Task objective:
Retype the text under each of the rows below exactly as it stands, and leave the pictures out of your answer.

Dataset content:
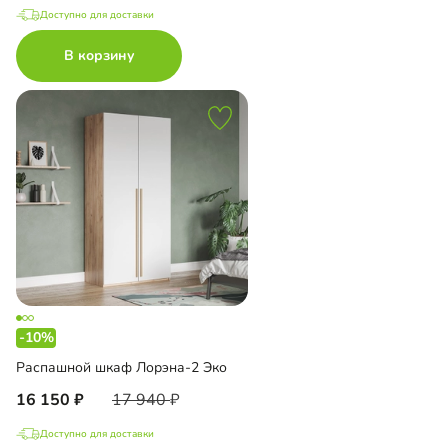
Доступно для доставки
В корзину
-10%
Распашной шкаф Лорэна-2 Эко
16 150
17 940
Доступно для доставки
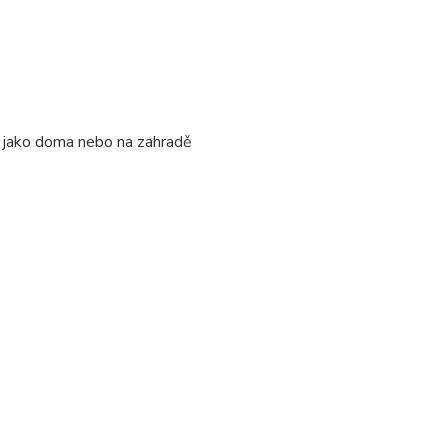
jně jako doma nebo na zahradě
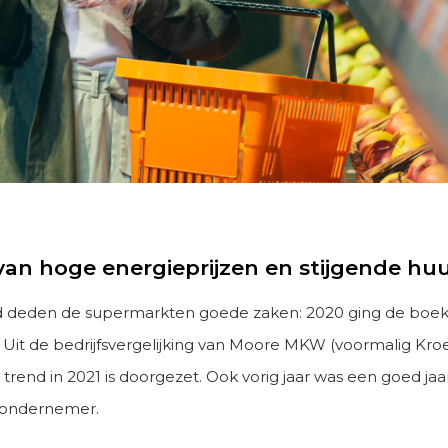
an hoge energieprijzen en stijgende hu
jd deden de supermarkten goede zaken: 2020 ging de boeke
. Uit de bedrijfsvergelijking van Moore MKW (voormalig Kr
ie trend in 2021 is doorgezet. Ook vorig jaar was een goed ja
ondernemer.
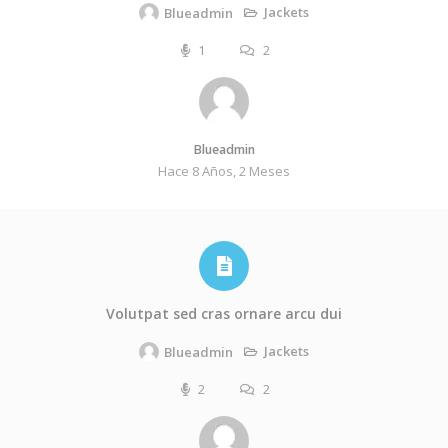
Jackets
Blueadmin
1
2
Blueadmin
Hace 8 Años, 2 Meses
Volutpat sed cras ornare arcu dui
Jackets
Blueadmin
2
2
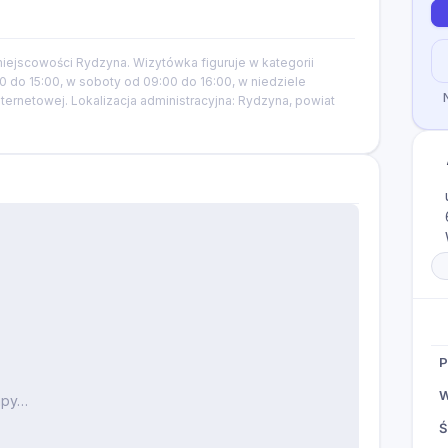
ejscowości Rydzyna. Wizytówka figuruje w kategorii
do 15:00, w soboty od 09:00 do 16:00, w niedziele
nternetowej. Lokalizacja administracyjna: Rydzyna, powiat
P
W
apy…
Ś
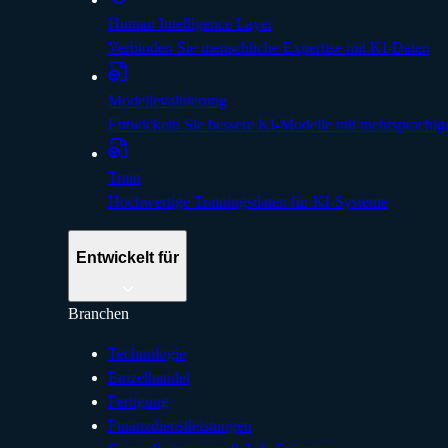
Human Intelligence Layer
Verbinden Sie menschliche Expertise mit KI-Daten
Modellevaluierung
Entwickeln Sie bessere KI-Modelle mit mehrsprachig
Train
Hochwertige Trainingsdaten für KI-Systeme
Entwickelt für
Branchen
Technologie
Einzelhandel
Fertigung
Finanzdienstleistungen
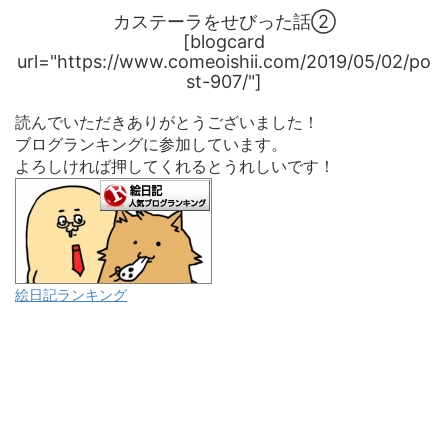
カステーラをせびった話②
[blogcard
url="https://www.comeoishii.com/2019/05/02/po
st-907/"]
読んでいただきありがとうございました！
ブログランキングに参加しています。
よろしければ押してくれるとうれしいです！
絵日記ランキング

Answer for the task:
Доступно для доставки
В корзину
-10%
Распашной шкаф Лорэна-2 Эко
16 150
17 940
Доступно для доставки
jně jako doma nebo na zahradě
an hoge energieprijzen en stijgende hu
jd deden de supermarkten goede zaken: 2020 ging de boeke
. Uit de bedrijfsvergelijking van Moore MKW (voormalig Kr
ie trend in 2021 is doorgezet. Ook vorig jaar was een goed ja
ondernemer.
Jackets
Blueadmin
1
2
Blueadmin
Hace 8 Años, 2 Meses
Volutpat sed cras ornare arcu dui
Jackets
Blueadmin
2
2
ejscowości Rydzyna. Wizytówka figuruje w kategorii
do 15:00, w soboty od 09:00 do 16:00, w niedziele
nternetowej. Lokalizacja administracyjna: Rydzyna, powiat
P
W
apy…
Ś
Human Intelligence Layer
Verbinden Sie menschliche Expertise mit KI-Daten
Modellevaluierung
Entwickeln Sie bessere KI-Modelle mit mehrsprachig
Train
Hochwertige Trainingsdaten für KI-Systeme
Entwickelt für
Branchen
Technologie
Einzelhandel
Fertigung
Finanzdienstleistungen
カステーラをせびった話②
[blogcard
url="https://www.comeoishii.com/2019/05/02/po
st-907/"]
読んでいただきありがとうございました！
ブログランキングに参加しています。
よろしければ押してくれるとうれしいです！
絵日記ランキング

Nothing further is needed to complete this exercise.